The company recently installed an industrial-sized BTD at a waste transfer station in London, which has been approved by the Environment Agency and meets its emissions and monitoring requirements.
But its biggest market is the US, where it has been approved by the Department of Environmental Protection, and countries such as Mexico, Bolivia, Paraguay and Columbia. These are mainly processing municipal black bag waste. With black bags containing 30-50% organics, metals, plastics, wood, paper and so on, clients are shredding or putting mixed waste through a trommel and then through its BTD process to remove the organic fraction.
Of the US sales pipeline, a significant number are for waste management companies.
Shaw says: “The reason is that my machine is about the same size and pricing as a truck. Clients can still be charged for the tonnage they produce but, instead of hauling it and paying the disposal cost at landfill, waste firms put one of my machines in at the back of that facility and produce, say,
20 tonnes a day.
“So they still have the same revenue but their profit margin goes through the roof because there is no on-going disposal cost.”
The average payback on the capital expenditure is 18 months, with the BTD designed for a usable life of 10 years. A chest freezer-sized machine costs around £20,000, while an articulated lorry-sized one costs around £700,000, which would do 55 tonnes of waste a day.
Once you have bought the machine, for every metric tonne of waste that is put into the front, Advetec calculates the disposal cost at £1.21.
Shaw says the technology is complementary to existing processes. A client in Abu Dhabi was using a MRF to sort mixed waste, but the MRF frequently got clogged up with organic material and had to be shut down. So it installed a BTD pre-MRF, and it has reduced downtime, improved the working environment and enabled non-organic materials to be sorted.
Incinerator operators are also interested. In the US, a pilot plant is being built in Tampa. The current 100MW plant cannot run above 75MW due to the organic content and moisture in black bag waste. The pilot will trial whether pre-processing the material
with the BTD, so that only the inorganic fraction goes into the incinerator, will generate a better energy yield.
And California is looking at putting all of its waste through a BTD process so that what comes out is sorted and can be recycled.
Shaw sees the technology - with everything out the back end of the machine being recyclable, apart from heavy metals and radioactive waste - as part of the shift towards zero waste.
Advetec was formed in 2000, as a specialist in bio-stimulants and ‘understanding how to get the most work out of bacteria’. It has worked in waste water, industrial effluents, river contamination and landfill contamination.

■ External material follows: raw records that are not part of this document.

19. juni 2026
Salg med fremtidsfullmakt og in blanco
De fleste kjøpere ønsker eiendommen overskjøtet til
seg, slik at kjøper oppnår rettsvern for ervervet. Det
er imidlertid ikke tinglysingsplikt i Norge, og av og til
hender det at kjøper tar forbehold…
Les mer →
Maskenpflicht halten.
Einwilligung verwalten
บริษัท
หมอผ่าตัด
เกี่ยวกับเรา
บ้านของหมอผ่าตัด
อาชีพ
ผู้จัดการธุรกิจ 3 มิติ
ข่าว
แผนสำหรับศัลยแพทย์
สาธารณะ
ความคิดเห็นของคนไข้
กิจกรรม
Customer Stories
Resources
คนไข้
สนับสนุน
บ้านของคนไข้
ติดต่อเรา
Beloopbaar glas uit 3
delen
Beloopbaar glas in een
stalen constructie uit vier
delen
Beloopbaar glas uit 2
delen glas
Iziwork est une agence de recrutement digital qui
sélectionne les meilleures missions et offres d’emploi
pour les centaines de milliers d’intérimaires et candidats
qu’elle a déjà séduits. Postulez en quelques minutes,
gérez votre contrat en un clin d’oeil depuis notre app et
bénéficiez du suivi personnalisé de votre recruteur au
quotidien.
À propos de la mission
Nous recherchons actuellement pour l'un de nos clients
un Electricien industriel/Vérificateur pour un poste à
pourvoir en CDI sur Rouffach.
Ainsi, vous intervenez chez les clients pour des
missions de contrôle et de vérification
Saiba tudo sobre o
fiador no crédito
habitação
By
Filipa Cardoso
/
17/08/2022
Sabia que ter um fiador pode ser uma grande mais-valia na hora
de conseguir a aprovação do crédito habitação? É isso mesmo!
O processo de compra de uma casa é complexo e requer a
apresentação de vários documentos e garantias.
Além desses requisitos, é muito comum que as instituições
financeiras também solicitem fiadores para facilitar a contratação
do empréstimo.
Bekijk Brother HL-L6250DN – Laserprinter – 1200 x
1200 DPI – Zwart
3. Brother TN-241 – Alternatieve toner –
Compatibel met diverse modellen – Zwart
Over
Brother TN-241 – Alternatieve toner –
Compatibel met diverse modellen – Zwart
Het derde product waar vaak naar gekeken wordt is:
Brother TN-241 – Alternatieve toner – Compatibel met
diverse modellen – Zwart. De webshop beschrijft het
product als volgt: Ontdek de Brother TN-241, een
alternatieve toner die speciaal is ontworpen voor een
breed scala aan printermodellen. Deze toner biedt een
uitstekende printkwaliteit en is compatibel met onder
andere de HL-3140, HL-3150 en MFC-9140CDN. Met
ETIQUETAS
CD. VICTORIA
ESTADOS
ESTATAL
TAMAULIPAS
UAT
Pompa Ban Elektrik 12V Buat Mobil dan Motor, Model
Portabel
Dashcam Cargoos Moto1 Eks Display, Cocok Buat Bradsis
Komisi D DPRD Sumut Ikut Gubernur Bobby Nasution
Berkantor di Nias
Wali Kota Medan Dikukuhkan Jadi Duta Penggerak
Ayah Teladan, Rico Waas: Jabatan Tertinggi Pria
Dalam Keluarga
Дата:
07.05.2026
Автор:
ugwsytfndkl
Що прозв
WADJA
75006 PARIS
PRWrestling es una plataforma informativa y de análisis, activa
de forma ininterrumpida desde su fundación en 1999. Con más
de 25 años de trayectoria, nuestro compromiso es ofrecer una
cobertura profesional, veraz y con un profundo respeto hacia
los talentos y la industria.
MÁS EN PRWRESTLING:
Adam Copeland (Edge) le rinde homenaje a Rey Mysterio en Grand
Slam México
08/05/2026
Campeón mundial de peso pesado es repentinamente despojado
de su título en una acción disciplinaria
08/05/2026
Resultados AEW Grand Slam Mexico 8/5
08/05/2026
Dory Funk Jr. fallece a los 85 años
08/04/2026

The idea for the BTD came about back in 2006/07 when one of its clients bought an in-vessel composting machine that was struggling to process the waste it was being. Advetec started looking into what strains of bacteria would eat this type of waste quickly.
The initial machine was ready to launch in 2008, just as the global financial crisis hit. So it used the past five years to enhance, redevelop and trial the technology.
The machines, manufactured in the UK, have been available since September.
Other key markets include the utilities sector and the military, as well as new sustainable housing developments.